Given exercise a
Copy the OCI GenAI integration page word for word, everything from "return models" down to "various model providers.".

Document extract
________________________________________

OCI GenAI Integration - djvolz/coda-code-assistant GitHub Wiki
OCI GenAI Integration
This document explains how the Oracle Cloud Infrastructure (OCI) Generative AI integration works in Coda, including implementation details, streaming response handling, and testing.
Table of Contents
- Overview
- Architecture
- Authentication
- Model Support
- Implementation Details
- Configuration
- Testing
- Examples
- Troubleshooting
- Best Practices
Overview
The OCI GenAI integration provides native support for Oracle's Generative AI service, offering access to over 30 models from providers like Cohere, Meta, and xAI. This integration was the first provider implemented in Coda and serves as a reference implementation for future providers.
Key Features
- Native OCI SDK Integration: Direct use of Oracle's Python SDK
- Dynamic Model Discovery: Automatically discovers available models
- Multi-Format Streaming: Handles different response formats per provider
- Comprehensive Testing: Unit, integration, and functional test coverage
- Zero Configuration: Works with existing OCI CLI configuration
Architecture
Provider Interface
The OCI GenAI provider implements the abstract Provider
interface:
class Provider(ABC):
@abstractmethod
async def chat(self, messages: List[Message], model: str, **kwargs) -> ChatCompletion:
"""Synchronous chat completion"""
@abstractmethod
async def stream_chat(self, messages: List[Message], model: str, **kwargs) -> AsyncIterator[ChatCompletionChunk]:
"""Streaming chat completion"""
@abstractmethod
def list_models(self) -> List[Model]:
"""List available models"""
Class Structure
OCIGenAIProvider
├── __init__() # Initialize OCI client and config
├── list_models() # Discover available models
├── chat() # Synchronous chat completion
├── stream_chat() # Streaming chat completion
├── _parse_streaming_chunk() # Parse SSE chunks
└── _validate_model() # Validate model ID
Implementation Details
Initialization
The provider initializes with OCI configuration from ~/.oci/config
:
def __init__(self, compartment_id: Optional[str] = None):
self.config = oci.config.from_file()
self.compartment_id = compartment_id or os.getenv("OCI_COMPARTMENT_ID")
self.client = GenerativeAiInferenceClient(
config=self.config,
service_endpoint="https://inference.generativeai.us-chicago-1.oci.oraclecloud.com"
)
Model Discovery
Models are discovered dynamically from the OCI API:
def list_models(self) -> List[Model]:
"""Discover all available models in the compartment"""
models = []
for endpoint in self.inference_endpoints:
response = generative_ai_client.list_models(
compartment_id=self.compartment_id,
state="ACTIVE"
)
for model in response.data:
models.append(Model(
id=self._convert_to_model_id(model.display_name),
name=model.display_name,
provider="oci-genai",
capabilities=model.capabilities
))
return models
Streaming Response Handling
The most complex part of the integration is handling different streaming response formats from various model providers.
Response Format Discovery
Through testing, we discovered three distinct response formats:
1. xAI/Meta Format
{
"message": {
"role": "ASSISTANT",
"content": [
{
"type": "TEXT",
"text": "Hello, world!"

________________________________________

Given exercise b
Repeat the records word for word, everything from their beginning down to the line containing "rotate and perspective: rotation", leaving out the pictures.

Stored data entries:
________________________________________

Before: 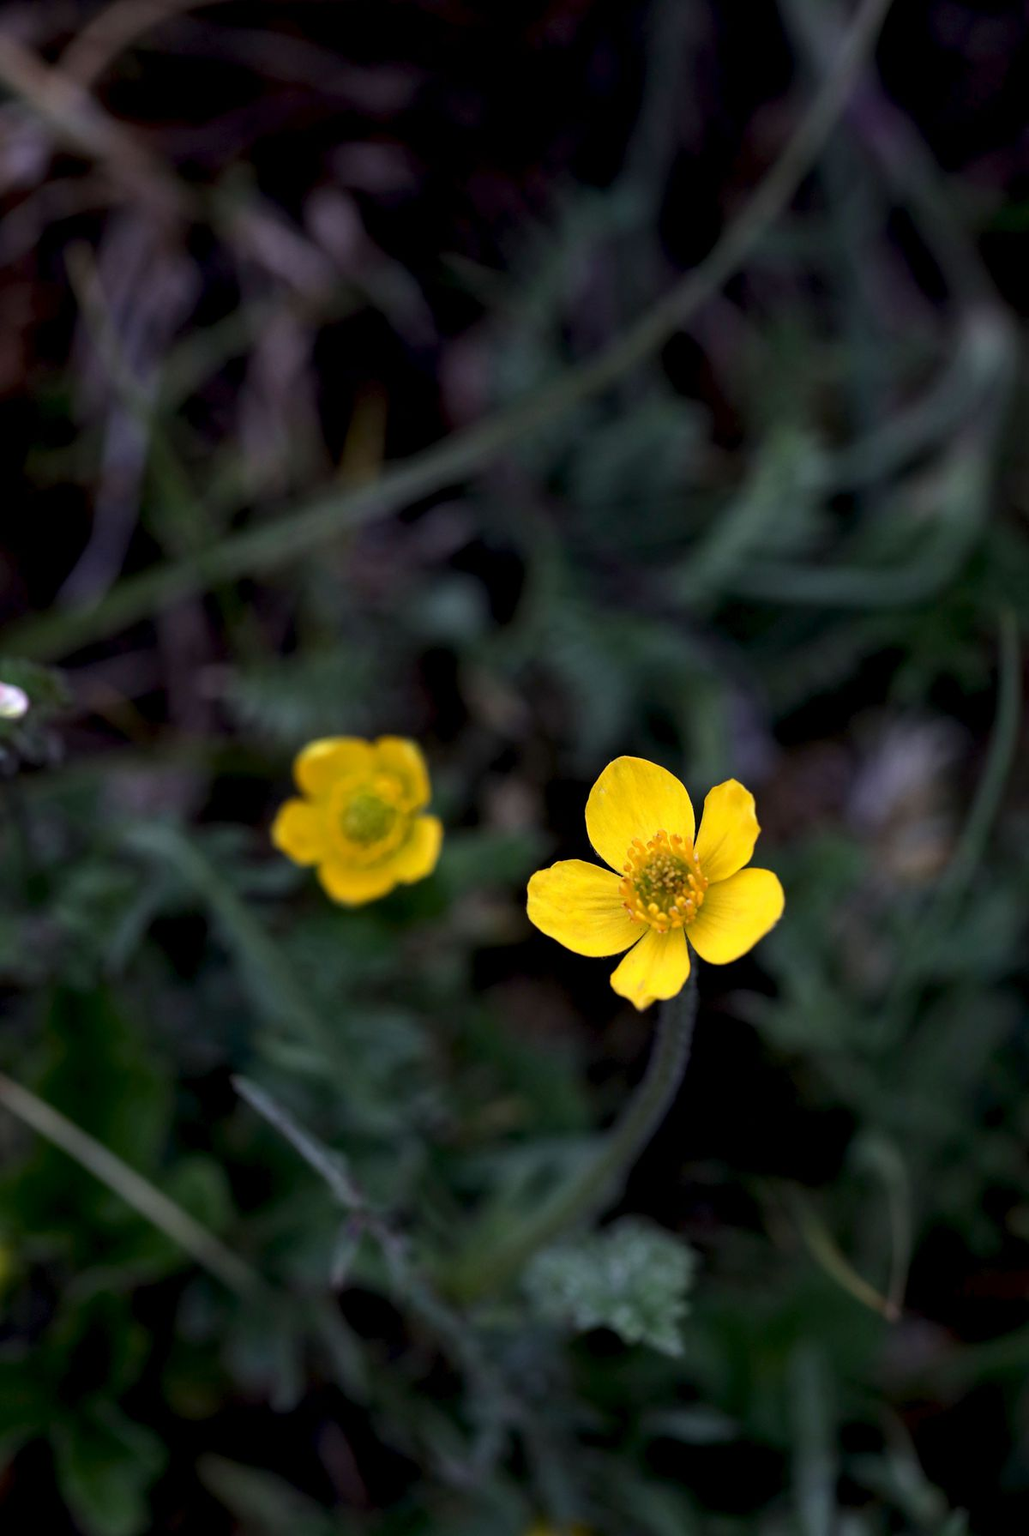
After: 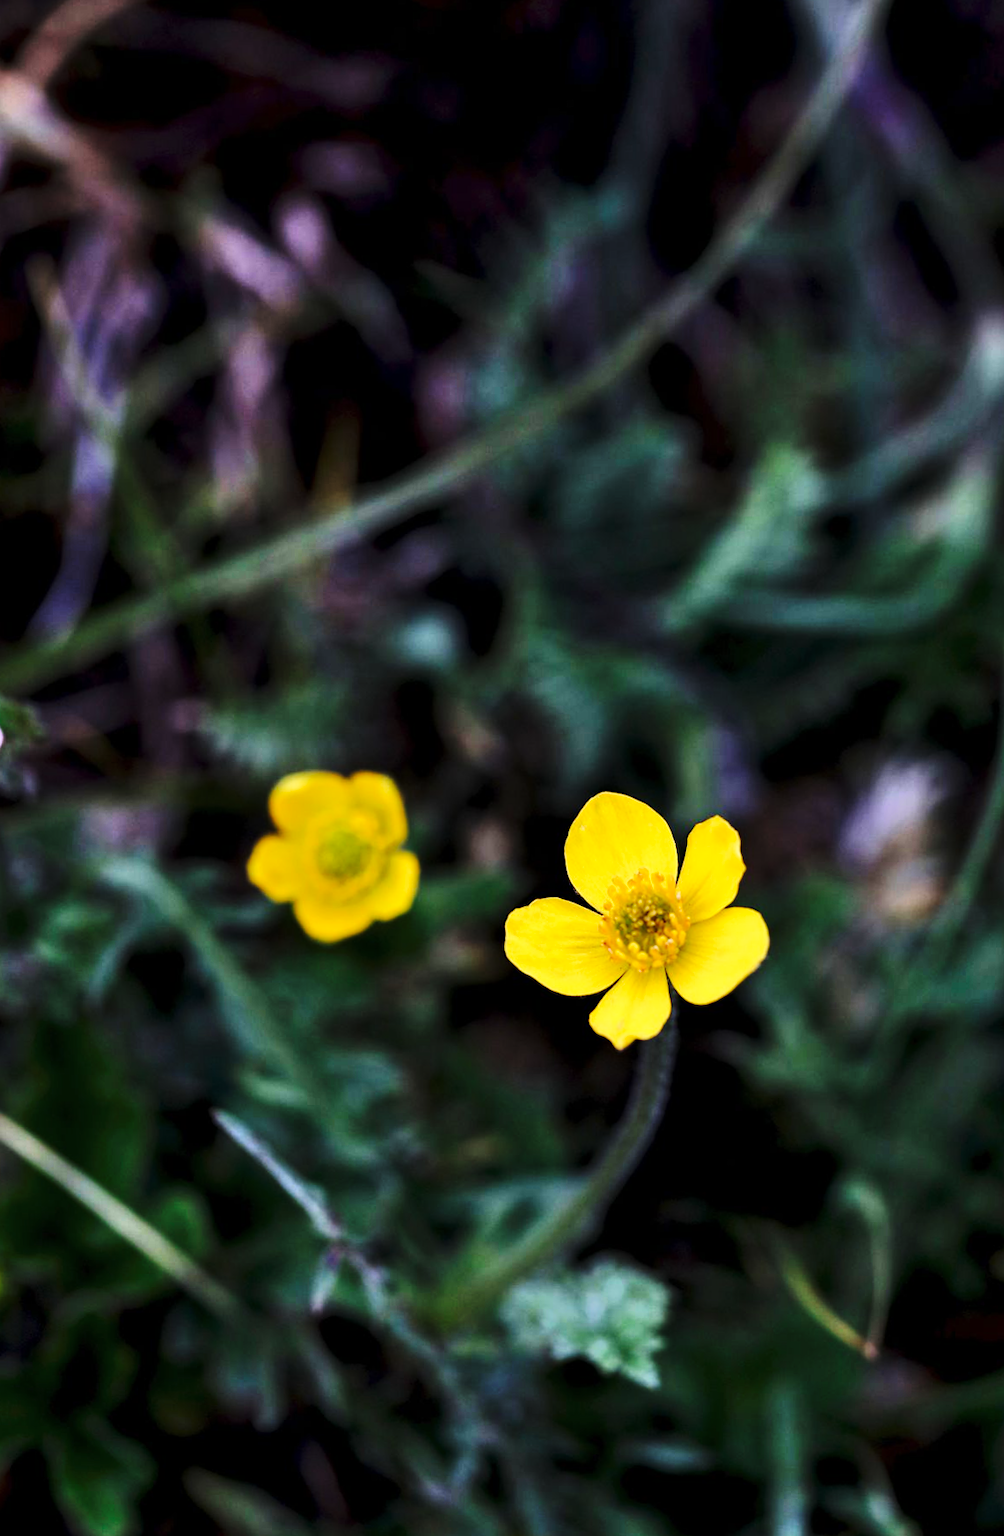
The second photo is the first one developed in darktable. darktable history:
rotate and perspective: rotation 0.074°, lens shift (vertical) 0.096, lens shift (horizontal) -0.041, crop left 0.043, crop right 0.952, crop top 0.024, crop bottom 0.979
base curve: curves: ch0 [(0, 0) (0.036, 0.025) (0.121, 0.166) (0.206, 0.329) (0.605, 0.79) (1, 1)], preserve colors none
shadows and highlights: shadows 52.34, highlights -28.23, soften with gaussian
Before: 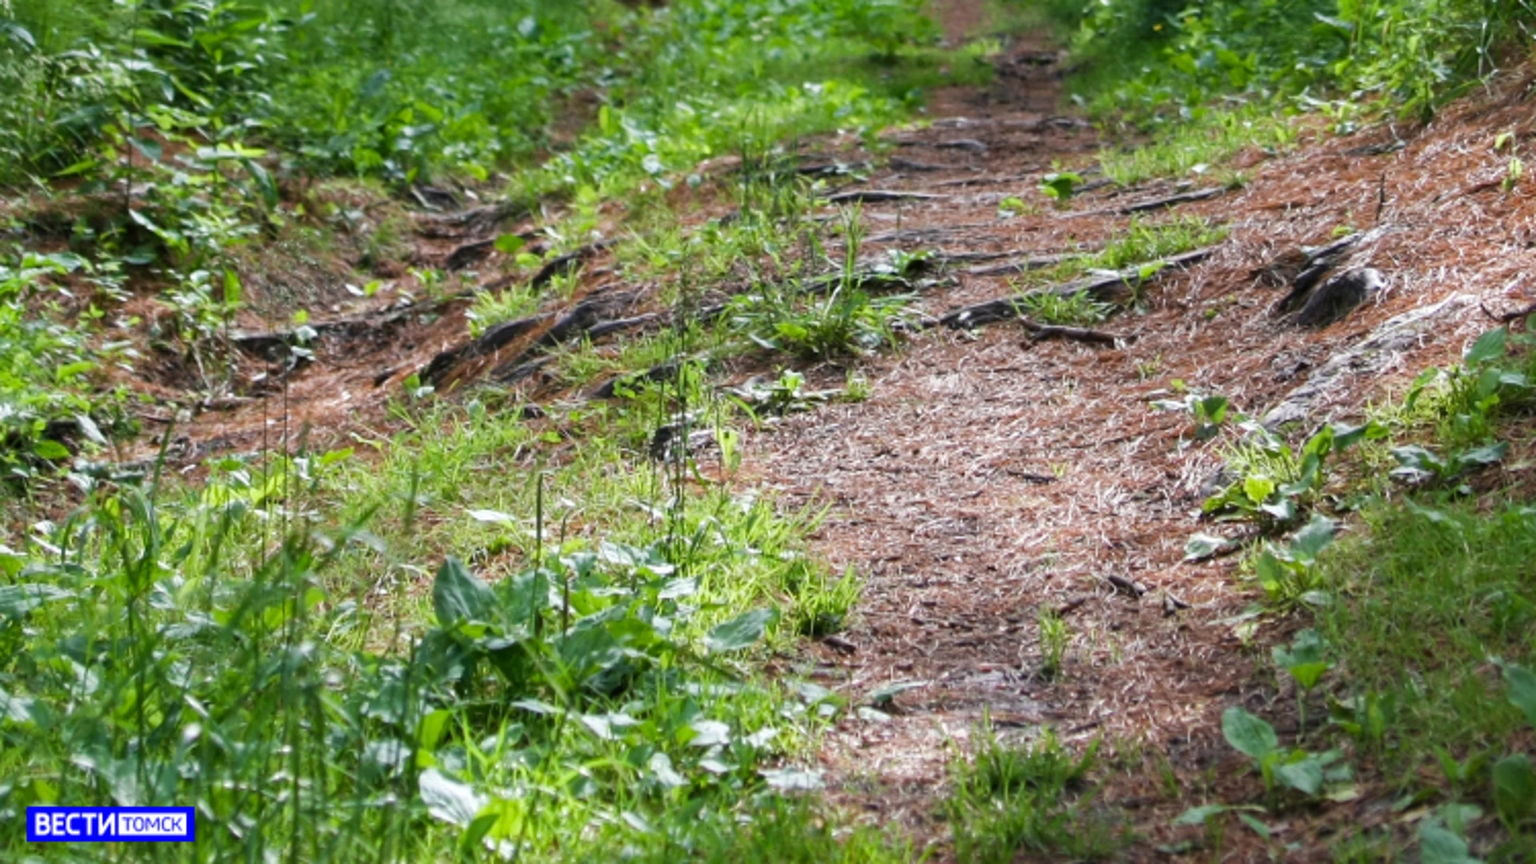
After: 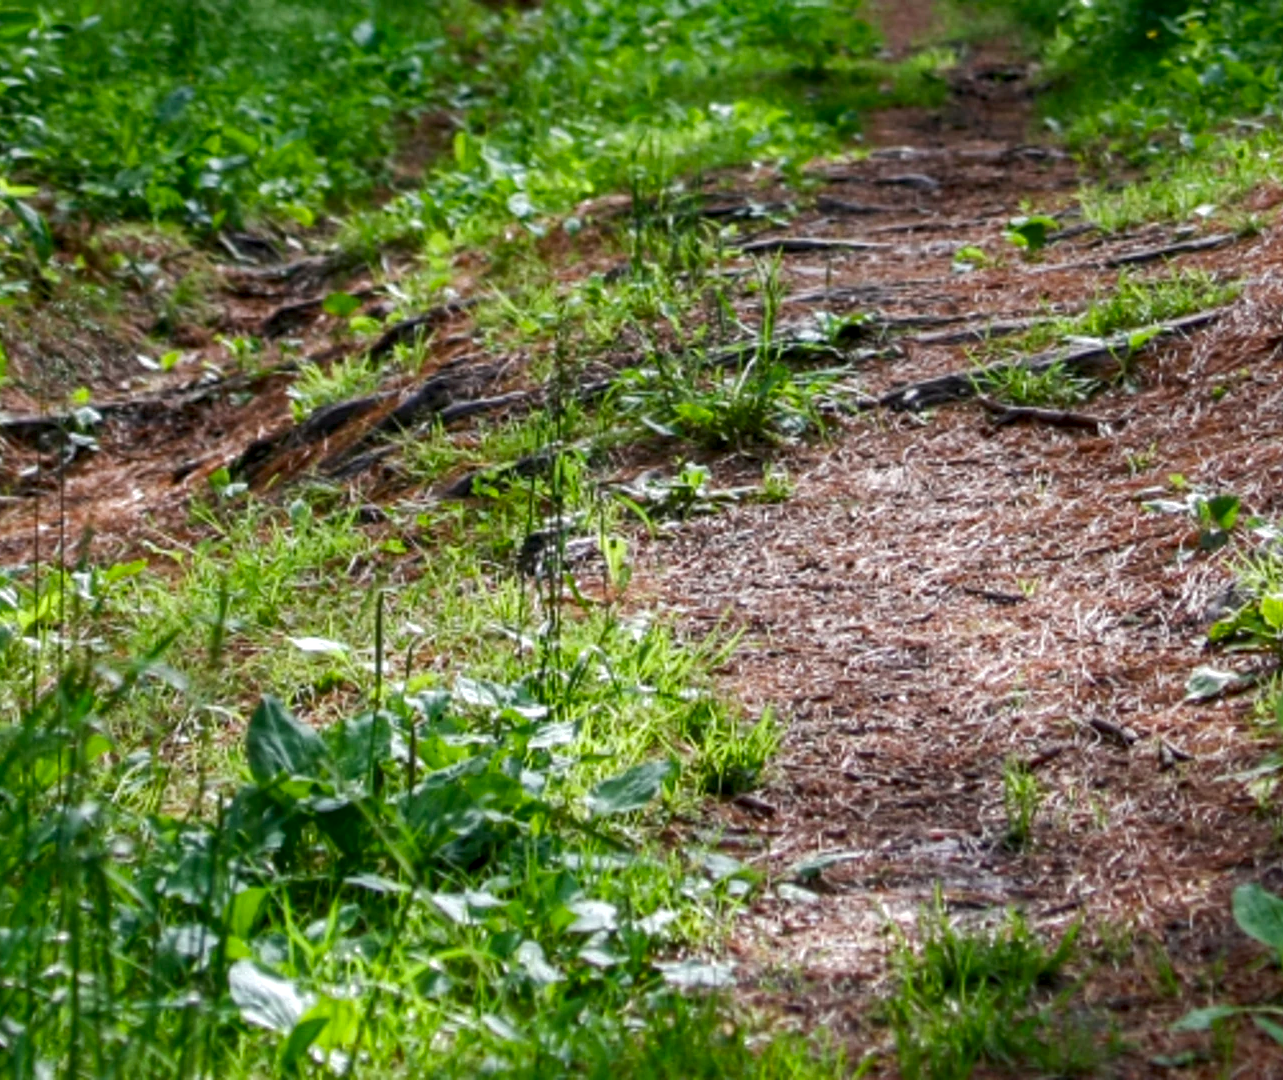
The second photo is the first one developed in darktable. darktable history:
contrast brightness saturation: contrast 0.066, brightness -0.144, saturation 0.109
crop: left 15.376%, right 17.78%
local contrast: detail 130%
shadows and highlights: on, module defaults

________________________________________

Task output a
return models
Streaming Response Handling
The most complex part of the integration is handling different streaming response formats from various model providers.

Task output b
Before: 
After: 
The second photo is the first one developed in darktable. darktable history:
rotate and perspective: rotation 0.074°, lens shift (vertical) 0.096, lens shift (horizontal) -0.041, crop left 0.043, crop right 0.952, crop top 0.024, crop bottom 0.979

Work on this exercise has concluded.